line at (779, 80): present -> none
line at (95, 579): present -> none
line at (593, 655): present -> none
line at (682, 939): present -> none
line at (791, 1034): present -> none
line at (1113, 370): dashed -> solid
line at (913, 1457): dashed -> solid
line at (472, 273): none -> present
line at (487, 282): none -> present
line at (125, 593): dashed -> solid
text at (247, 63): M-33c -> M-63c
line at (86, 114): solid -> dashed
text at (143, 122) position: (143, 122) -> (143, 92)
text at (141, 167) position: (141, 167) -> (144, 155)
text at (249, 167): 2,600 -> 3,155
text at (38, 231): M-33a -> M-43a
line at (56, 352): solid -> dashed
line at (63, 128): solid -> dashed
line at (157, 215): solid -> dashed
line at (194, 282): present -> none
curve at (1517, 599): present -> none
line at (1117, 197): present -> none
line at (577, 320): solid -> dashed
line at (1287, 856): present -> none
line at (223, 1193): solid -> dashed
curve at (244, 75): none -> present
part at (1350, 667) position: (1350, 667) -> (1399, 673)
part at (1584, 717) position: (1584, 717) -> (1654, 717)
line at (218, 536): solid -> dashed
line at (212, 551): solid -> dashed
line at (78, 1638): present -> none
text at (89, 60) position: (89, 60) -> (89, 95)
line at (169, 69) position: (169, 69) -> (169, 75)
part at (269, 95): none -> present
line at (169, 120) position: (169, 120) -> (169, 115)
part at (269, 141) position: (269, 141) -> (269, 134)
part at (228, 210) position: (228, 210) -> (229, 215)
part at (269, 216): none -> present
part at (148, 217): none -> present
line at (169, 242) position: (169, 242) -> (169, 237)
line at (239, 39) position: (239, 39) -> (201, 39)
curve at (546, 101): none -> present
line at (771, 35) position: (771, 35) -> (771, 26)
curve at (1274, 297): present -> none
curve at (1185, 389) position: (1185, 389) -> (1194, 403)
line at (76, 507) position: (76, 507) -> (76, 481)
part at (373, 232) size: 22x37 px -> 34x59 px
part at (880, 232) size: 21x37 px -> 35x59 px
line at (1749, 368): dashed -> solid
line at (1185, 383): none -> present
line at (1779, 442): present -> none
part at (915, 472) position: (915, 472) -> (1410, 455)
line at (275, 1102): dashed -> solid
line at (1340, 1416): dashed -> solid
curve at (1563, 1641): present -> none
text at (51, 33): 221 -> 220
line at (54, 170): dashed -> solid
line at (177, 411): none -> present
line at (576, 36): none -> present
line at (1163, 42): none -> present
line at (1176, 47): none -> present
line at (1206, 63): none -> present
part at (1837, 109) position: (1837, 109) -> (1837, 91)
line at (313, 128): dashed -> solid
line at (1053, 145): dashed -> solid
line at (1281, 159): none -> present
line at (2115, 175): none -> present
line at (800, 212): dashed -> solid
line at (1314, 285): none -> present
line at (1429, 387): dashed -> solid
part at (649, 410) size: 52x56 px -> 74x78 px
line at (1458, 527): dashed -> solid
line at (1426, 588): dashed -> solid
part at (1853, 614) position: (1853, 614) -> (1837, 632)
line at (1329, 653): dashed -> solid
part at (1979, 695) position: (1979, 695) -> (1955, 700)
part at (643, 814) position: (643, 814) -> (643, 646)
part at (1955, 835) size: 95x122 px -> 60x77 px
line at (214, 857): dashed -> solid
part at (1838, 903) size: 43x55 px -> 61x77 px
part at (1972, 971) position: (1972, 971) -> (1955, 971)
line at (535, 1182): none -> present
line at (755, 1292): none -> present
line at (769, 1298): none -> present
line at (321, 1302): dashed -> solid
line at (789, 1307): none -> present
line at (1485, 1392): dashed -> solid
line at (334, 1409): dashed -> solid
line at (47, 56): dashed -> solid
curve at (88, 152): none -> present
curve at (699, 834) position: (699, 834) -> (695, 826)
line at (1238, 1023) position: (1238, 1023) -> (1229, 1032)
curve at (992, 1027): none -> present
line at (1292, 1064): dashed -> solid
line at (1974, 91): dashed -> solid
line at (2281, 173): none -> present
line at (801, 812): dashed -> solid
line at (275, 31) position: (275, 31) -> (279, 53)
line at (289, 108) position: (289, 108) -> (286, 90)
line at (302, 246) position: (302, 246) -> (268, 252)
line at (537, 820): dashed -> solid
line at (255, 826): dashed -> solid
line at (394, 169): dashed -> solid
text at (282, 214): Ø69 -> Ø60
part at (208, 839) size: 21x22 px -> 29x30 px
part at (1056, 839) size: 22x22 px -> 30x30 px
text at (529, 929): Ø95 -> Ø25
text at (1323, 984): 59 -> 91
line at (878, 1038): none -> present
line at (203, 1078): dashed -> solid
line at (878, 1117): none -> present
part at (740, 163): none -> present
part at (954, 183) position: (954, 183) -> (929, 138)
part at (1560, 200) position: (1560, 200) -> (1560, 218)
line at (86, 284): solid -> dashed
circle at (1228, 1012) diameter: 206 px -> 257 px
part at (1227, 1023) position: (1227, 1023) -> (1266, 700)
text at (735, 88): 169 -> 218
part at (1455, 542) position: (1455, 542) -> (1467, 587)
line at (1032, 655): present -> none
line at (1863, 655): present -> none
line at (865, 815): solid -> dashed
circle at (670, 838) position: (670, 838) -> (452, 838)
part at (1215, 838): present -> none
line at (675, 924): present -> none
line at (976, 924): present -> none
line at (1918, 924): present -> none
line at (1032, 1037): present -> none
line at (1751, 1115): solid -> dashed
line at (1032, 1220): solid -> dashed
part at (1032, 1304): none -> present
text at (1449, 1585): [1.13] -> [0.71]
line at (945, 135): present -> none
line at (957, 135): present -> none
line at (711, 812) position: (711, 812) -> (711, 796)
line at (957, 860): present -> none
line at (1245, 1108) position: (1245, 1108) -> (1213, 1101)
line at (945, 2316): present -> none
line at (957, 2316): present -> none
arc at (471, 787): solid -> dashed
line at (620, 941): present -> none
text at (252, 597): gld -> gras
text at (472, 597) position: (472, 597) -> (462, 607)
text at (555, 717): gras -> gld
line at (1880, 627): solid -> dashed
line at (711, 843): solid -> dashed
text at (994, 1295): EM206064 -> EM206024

## WHAT TO PRODUCE
Rewrite every entry above as a numbered list, leaving out any blank lines.

## RESPONSE
1. line at (779, 80): present -> none
2. line at (95, 579): present -> none
3. line at (593, 655): present -> none
4. line at (682, 939): present -> none
5. line at (791, 1034): present -> none
6. line at (1113, 370): dashed -> solid
7. line at (913, 1457): dashed -> solid
8. line at (472, 273): none -> present
9. line at (487, 282): none -> present
10. line at (125, 593): dashed -> solid
11. text at (247, 63): M-33c -> M-63c
12. line at (86, 114): solid -> dashed
13. text at (143, 122) position: (143, 122) -> (143, 92)
14. text at (141, 167) position: (141, 167) -> (144, 155)
15. text at (249, 167): 2,600 -> 3,155
16. text at (38, 231): M-33a -> M-43a
17. line at (56, 352): solid -> dashed
18. line at (63, 128): solid -> dashed
19. line at (157, 215): solid -> dashed
20. line at (194, 282): present -> none
21. curve at (1517, 599): present -> none
22. line at (1117, 197): present -> none
23. line at (577, 320): solid -> dashed
24. line at (1287, 856): present -> none
25. line at (223, 1193): solid -> dashed
26. curve at (244, 75): none -> present
27. part at (1350, 667) position: (1350, 667) -> (1399, 673)
28. part at (1584, 717) position: (1584, 717) -> (1654, 717)
29. line at (218, 536): solid -> dashed
30. line at (212, 551): solid -> dashed
31. line at (78, 1638): present -> none
32. text at (89, 60) position: (89, 60) -> (89, 95)
33. line at (169, 69) position: (169, 69) -> (169, 75)
34. part at (269, 95): none -> present
35. line at (169, 120) position: (169, 120) -> (169, 115)
36. part at (269, 141) position: (269, 141) -> (269, 134)
37. part at (228, 210) position: (228, 210) -> (229, 215)
38. part at (269, 216): none -> present
39. part at (148, 217): none -> present
40. line at (169, 242) position: (169, 242) -> (169, 237)
41. line at (239, 39) position: (239, 39) -> (201, 39)
42. curve at (546, 101): none -> present
43. line at (771, 35) position: (771, 35) -> (771, 26)
44. curve at (1274, 297): present -> none
45. curve at (1185, 389) position: (1185, 389) -> (1194, 403)
46. line at (76, 507) position: (76, 507) -> (76, 481)
47. part at (373, 232) size: 22x37 px -> 34x59 px
48. part at (880, 232) size: 21x37 px -> 35x59 px
49. line at (1749, 368): dashed -> solid
50. line at (1185, 383): none -> present
51. line at (1779, 442): present -> none
52. part at (915, 472) position: (915, 472) -> (1410, 455)
53. line at (275, 1102): dashed -> solid
54. line at (1340, 1416): dashed -> solid
55. curve at (1563, 1641): present -> none
56. text at (51, 33): 221 -> 220
57. line at (54, 170): dashed -> solid
58. line at (177, 411): none -> present
59. line at (576, 36): none -> present
60. line at (1163, 42): none -> present
61. line at (1176, 47): none -> present
62. line at (1206, 63): none -> present
63. part at (1837, 109) position: (1837, 109) -> (1837, 91)
64. line at (313, 128): dashed -> solid
65. line at (1053, 145): dashed -> solid
66. line at (1281, 159): none -> present
67. line at (2115, 175): none -> present
68. line at (800, 212): dashed -> solid
69. line at (1314, 285): none -> present
70. line at (1429, 387): dashed -> solid
71. part at (649, 410) size: 52x56 px -> 74x78 px
72. line at (1458, 527): dashed -> solid
73. line at (1426, 588): dashed -> solid
74. part at (1853, 614) position: (1853, 614) -> (1837, 632)
75. line at (1329, 653): dashed -> solid
76. part at (1979, 695) position: (1979, 695) -> (1955, 700)
77. part at (643, 814) position: (643, 814) -> (643, 646)
78. part at (1955, 835) size: 95x122 px -> 60x77 px
79. line at (214, 857): dashed -> solid
80. part at (1838, 903) size: 43x55 px -> 61x77 px
81. part at (1972, 971) position: (1972, 971) -> (1955, 971)
82. line at (535, 1182): none -> present
83. line at (755, 1292): none -> present
84. line at (769, 1298): none -> present
85. line at (321, 1302): dashed -> solid
86. line at (789, 1307): none -> present
87. line at (1485, 1392): dashed -> solid
88. line at (334, 1409): dashed -> solid
89. line at (47, 56): dashed -> solid
90. curve at (88, 152): none -> present
91. curve at (699, 834) position: (699, 834) -> (695, 826)
92. line at (1238, 1023) position: (1238, 1023) -> (1229, 1032)
93. curve at (992, 1027): none -> present
94. line at (1292, 1064): dashed -> solid
95. line at (1974, 91): dashed -> solid
96. line at (2281, 173): none -> present
97. line at (801, 812): dashed -> solid
98. line at (275, 31) position: (275, 31) -> (279, 53)
99. line at (289, 108) position: (289, 108) -> (286, 90)
100. line at (302, 246) position: (302, 246) -> (268, 252)
101. line at (537, 820): dashed -> solid
102. line at (255, 826): dashed -> solid
103. line at (394, 169): dashed -> solid
104. text at (282, 214): Ø69 -> Ø60
105. part at (208, 839) size: 21x22 px -> 29x30 px
106. part at (1056, 839) size: 22x22 px -> 30x30 px
107. text at (529, 929): Ø95 -> Ø25
108. text at (1323, 984): 59 -> 91
109. line at (878, 1038): none -> present
110. line at (203, 1078): dashed -> solid
111. line at (878, 1117): none -> present
112. part at (740, 163): none -> present
113. part at (954, 183) position: (954, 183) -> (929, 138)
114. part at (1560, 200) position: (1560, 200) -> (1560, 218)
115. line at (86, 284): solid -> dashed
116. circle at (1228, 1012) diameter: 206 px -> 257 px
117. part at (1227, 1023) position: (1227, 1023) -> (1266, 700)
118. text at (735, 88): 169 -> 218
119. part at (1455, 542) position: (1455, 542) -> (1467, 587)
120. line at (1032, 655): present -> none
121. line at (1863, 655): present -> none
122. line at (865, 815): solid -> dashed
123. circle at (670, 838) position: (670, 838) -> (452, 838)
124. part at (1215, 838): present -> none
125. line at (675, 924): present -> none
126. line at (976, 924): present -> none
127. line at (1918, 924): present -> none
128. line at (1032, 1037): present -> none
129. line at (1751, 1115): solid -> dashed
130. line at (1032, 1220): solid -> dashed
131. part at (1032, 1304): none -> present
132. text at (1449, 1585): [1.13] -> [0.71]
133. line at (945, 135): present -> none
134. line at (957, 135): present -> none
135. line at (711, 812) position: (711, 812) -> (711, 796)
136. line at (957, 860): present -> none
137. line at (1245, 1108) position: (1245, 1108) -> (1213, 1101)
138. line at (945, 2316): present -> none
139. line at (957, 2316): present -> none
140. arc at (471, 787): solid -> dashed
141. line at (620, 941): present -> none
142. text at (252, 597): gld -> gras
143. text at (472, 597) position: (472, 597) -> (462, 607)
144. text at (555, 717): gras -> gld
145. line at (1880, 627): solid -> dashed
146. line at (711, 843): solid -> dashed
147. text at (994, 1295): EM206064 -> EM206024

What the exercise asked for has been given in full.